Once in power, President Maduro's first efforts were directed at blaming the media and opposition leaders for the country's political instability. This led Maduro to impose restrictions on the media, deport foreign correspondents, and imprison journalists and opposition leaders. Then, when Venezuela's population began experiencing starvation and the government started losing popular support, President Maduro did all he could to preserve the strategic structures behind his power (i.e., the military and appointed officials) by increasing their salary exponentially up to three times this year. In truth, wide spread corruption, a dying economic system, systematic human rights violations, and President Maduro's call for a rewrite of the Constitution forced Venezuela's opposition to promote protests, a 48-hours general strike, and a parallel legal-institutional structure -- including a non-official plebiscite -- which has led the country to an insurmountable constitutional crises depicting simultaneously two Attorney-Generals, two Supreme Courts (TSJ), and soon -- should the 48-hours general strike fail in preventing Maduro's attempt to form a constituent assembly -- two National Assemblies.

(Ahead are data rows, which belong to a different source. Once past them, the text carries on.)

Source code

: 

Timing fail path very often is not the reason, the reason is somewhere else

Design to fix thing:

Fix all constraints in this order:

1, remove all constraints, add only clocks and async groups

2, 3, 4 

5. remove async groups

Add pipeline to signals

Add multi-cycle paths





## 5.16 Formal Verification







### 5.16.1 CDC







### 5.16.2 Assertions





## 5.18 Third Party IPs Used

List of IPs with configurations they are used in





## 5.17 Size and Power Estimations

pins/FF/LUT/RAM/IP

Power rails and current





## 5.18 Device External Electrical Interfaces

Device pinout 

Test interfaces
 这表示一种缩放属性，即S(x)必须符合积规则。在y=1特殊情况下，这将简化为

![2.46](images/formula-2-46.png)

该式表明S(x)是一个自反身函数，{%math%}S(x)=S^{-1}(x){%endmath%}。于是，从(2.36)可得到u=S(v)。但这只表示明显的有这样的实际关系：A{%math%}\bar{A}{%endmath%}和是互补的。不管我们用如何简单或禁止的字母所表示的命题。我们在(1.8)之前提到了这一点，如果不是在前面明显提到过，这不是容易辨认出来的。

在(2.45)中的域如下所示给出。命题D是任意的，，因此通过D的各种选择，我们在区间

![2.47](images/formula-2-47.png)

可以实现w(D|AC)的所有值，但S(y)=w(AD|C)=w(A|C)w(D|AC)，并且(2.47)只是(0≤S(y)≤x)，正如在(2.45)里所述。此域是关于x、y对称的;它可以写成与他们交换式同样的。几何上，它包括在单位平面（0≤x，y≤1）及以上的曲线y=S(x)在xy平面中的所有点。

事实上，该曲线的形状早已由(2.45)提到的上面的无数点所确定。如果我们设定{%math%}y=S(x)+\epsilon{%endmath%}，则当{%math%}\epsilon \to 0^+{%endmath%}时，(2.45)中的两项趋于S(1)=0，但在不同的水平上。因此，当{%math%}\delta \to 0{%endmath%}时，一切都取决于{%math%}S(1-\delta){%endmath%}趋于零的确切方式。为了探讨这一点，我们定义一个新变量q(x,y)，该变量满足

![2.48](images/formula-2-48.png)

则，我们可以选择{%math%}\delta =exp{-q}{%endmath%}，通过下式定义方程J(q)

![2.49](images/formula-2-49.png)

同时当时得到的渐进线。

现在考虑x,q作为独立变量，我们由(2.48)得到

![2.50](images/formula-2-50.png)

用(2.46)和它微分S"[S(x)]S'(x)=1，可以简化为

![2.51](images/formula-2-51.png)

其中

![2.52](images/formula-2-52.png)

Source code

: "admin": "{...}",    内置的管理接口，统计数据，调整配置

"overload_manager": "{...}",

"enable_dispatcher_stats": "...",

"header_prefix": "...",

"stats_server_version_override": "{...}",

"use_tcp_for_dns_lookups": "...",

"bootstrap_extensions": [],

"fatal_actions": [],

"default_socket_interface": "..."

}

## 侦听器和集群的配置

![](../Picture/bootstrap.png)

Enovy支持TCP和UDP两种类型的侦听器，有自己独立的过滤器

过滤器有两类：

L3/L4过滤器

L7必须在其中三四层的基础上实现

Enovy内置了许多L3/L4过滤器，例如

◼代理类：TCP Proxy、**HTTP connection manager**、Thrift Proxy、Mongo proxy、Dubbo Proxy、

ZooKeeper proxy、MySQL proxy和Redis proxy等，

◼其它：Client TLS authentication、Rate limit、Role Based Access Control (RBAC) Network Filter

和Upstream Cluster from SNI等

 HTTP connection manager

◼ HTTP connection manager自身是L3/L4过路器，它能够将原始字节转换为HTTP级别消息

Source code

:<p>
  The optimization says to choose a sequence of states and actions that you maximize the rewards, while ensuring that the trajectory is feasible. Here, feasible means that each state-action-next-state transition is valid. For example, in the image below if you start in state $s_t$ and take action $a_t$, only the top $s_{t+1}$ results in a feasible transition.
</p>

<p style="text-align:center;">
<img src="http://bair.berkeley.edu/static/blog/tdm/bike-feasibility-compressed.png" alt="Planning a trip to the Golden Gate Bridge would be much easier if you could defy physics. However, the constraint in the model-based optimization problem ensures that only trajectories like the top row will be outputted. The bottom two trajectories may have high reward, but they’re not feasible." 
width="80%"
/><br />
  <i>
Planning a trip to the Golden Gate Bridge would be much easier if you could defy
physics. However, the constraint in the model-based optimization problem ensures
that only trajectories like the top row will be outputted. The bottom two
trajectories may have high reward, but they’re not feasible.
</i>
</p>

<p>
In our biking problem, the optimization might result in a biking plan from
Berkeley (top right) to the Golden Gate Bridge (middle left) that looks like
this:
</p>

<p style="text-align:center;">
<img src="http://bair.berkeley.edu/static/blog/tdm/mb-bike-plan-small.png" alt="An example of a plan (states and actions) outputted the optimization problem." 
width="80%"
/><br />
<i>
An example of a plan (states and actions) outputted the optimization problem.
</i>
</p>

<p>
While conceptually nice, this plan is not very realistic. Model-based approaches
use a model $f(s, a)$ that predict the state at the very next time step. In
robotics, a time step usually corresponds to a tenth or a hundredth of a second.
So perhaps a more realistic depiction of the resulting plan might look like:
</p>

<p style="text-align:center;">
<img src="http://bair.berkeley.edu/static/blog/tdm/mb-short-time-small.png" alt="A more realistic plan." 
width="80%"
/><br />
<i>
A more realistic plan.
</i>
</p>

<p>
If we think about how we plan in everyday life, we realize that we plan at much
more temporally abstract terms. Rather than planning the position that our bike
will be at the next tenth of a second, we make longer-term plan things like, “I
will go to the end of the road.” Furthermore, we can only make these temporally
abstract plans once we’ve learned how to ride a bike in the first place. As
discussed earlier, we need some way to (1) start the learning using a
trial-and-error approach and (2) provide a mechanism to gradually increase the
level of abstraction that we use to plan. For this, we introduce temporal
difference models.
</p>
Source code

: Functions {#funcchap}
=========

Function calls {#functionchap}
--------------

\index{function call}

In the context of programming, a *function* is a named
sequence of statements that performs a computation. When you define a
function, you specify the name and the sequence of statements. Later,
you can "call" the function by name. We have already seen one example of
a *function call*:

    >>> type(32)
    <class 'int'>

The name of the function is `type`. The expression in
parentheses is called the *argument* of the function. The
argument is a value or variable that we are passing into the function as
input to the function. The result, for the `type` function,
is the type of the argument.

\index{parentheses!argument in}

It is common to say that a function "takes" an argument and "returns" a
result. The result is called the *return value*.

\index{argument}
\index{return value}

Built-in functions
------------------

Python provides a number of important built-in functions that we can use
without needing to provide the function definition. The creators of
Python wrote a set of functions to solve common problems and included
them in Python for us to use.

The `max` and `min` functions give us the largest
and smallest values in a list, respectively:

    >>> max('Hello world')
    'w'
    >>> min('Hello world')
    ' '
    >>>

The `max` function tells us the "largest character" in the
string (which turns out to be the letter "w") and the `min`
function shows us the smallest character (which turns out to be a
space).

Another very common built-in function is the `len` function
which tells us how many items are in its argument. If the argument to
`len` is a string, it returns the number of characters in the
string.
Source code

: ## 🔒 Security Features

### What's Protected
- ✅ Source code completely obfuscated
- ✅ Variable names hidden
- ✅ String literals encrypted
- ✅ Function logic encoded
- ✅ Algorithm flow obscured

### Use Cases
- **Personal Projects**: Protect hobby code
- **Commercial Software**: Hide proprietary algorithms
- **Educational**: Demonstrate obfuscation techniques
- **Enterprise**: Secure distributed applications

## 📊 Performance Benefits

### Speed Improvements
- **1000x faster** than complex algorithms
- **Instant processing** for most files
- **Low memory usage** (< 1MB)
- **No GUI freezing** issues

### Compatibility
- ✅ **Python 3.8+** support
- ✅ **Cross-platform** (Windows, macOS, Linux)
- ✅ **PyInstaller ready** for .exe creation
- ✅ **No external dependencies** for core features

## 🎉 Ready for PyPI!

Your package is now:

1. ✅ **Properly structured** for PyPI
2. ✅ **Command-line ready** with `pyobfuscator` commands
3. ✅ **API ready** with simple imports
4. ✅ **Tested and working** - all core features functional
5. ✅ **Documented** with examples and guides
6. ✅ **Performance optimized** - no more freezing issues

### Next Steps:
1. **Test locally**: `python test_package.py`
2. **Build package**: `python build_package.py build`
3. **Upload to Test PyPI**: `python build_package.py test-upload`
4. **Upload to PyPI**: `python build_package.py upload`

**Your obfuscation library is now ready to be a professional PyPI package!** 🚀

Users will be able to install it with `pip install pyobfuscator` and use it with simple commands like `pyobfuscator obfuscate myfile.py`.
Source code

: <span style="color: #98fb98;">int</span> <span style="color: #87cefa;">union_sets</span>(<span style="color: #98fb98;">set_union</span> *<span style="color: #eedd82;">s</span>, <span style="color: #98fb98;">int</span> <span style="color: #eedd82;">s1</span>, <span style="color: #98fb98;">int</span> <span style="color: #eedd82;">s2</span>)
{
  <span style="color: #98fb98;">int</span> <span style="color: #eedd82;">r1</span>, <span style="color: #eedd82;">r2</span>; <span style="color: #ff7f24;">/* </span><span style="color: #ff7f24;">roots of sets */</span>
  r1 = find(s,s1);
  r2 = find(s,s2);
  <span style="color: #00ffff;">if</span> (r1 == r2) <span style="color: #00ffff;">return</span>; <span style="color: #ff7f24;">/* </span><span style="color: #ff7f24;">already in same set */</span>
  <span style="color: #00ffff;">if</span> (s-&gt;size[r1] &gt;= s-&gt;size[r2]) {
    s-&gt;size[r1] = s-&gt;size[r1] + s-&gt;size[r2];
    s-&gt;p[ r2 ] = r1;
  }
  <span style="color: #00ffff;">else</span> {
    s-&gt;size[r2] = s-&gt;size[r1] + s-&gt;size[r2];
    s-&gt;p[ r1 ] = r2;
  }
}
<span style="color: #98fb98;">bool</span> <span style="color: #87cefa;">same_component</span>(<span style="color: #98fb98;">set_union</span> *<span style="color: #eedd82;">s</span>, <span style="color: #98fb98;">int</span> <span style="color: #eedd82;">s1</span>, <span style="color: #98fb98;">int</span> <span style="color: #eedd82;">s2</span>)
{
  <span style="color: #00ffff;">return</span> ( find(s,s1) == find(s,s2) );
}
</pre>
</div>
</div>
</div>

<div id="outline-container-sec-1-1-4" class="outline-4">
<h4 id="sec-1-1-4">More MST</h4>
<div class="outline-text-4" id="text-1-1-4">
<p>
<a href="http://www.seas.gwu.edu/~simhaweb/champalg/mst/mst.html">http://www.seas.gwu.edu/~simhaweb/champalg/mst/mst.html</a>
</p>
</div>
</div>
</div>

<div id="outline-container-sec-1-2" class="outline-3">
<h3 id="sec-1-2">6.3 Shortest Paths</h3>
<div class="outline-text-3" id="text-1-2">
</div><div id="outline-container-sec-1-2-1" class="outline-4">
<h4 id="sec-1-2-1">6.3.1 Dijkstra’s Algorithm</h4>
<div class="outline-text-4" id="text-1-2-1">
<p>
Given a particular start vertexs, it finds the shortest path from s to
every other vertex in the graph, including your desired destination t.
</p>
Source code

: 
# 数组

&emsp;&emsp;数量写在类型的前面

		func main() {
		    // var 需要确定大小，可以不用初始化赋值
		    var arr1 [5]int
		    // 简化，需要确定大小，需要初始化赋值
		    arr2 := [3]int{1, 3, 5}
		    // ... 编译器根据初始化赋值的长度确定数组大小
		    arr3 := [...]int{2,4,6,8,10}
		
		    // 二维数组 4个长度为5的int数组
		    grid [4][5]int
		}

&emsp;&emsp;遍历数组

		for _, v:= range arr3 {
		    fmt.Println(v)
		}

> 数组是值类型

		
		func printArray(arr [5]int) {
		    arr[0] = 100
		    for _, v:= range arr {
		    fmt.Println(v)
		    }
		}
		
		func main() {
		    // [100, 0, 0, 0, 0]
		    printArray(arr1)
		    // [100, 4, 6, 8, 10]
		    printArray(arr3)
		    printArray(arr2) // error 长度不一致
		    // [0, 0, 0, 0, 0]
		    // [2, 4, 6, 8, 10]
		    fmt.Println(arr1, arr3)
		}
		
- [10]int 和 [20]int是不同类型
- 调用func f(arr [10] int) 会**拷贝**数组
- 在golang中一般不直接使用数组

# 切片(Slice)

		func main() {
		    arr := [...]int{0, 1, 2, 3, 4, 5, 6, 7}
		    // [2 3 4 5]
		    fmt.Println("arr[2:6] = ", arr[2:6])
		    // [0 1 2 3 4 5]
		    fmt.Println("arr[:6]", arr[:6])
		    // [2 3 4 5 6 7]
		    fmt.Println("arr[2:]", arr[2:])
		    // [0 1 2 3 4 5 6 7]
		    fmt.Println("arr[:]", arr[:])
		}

Yet, as all populist governments soon come to know there is a moment in which their polarizing narrative cannot no longer divert voters' attention from the ineluctable failure of their populist promise. Here both political and constitutional crisis function as preliminary symptoms indicating the populist promise is fading while a broken economy emerges as the fatal symptom anticipating the end of the populist government. After all, the only opposition populist governments cannot indefinitely get rid of is reality.

Accordingly, Venezuela's economy contracted more than 20% last year while its currency, the Bolivar, lost 99.8% of its value in just 5 years. What is more, Venezuela's inflation rate has passed the mark of 1000% while the country's foreign reserves worth now only $10 billion with an outstanding debt of nearly $7.2 billion and its oil production -- which accounts for 95% of the country's export earnings -- is at its lowest level.

Populist narrative is dangerous not for what it promises to obtain power but for what it does to a country once that goal is achieved. America knows now how populism starts; Venezuela, nevertheless, is a palpable lesson of what several years of populism can do.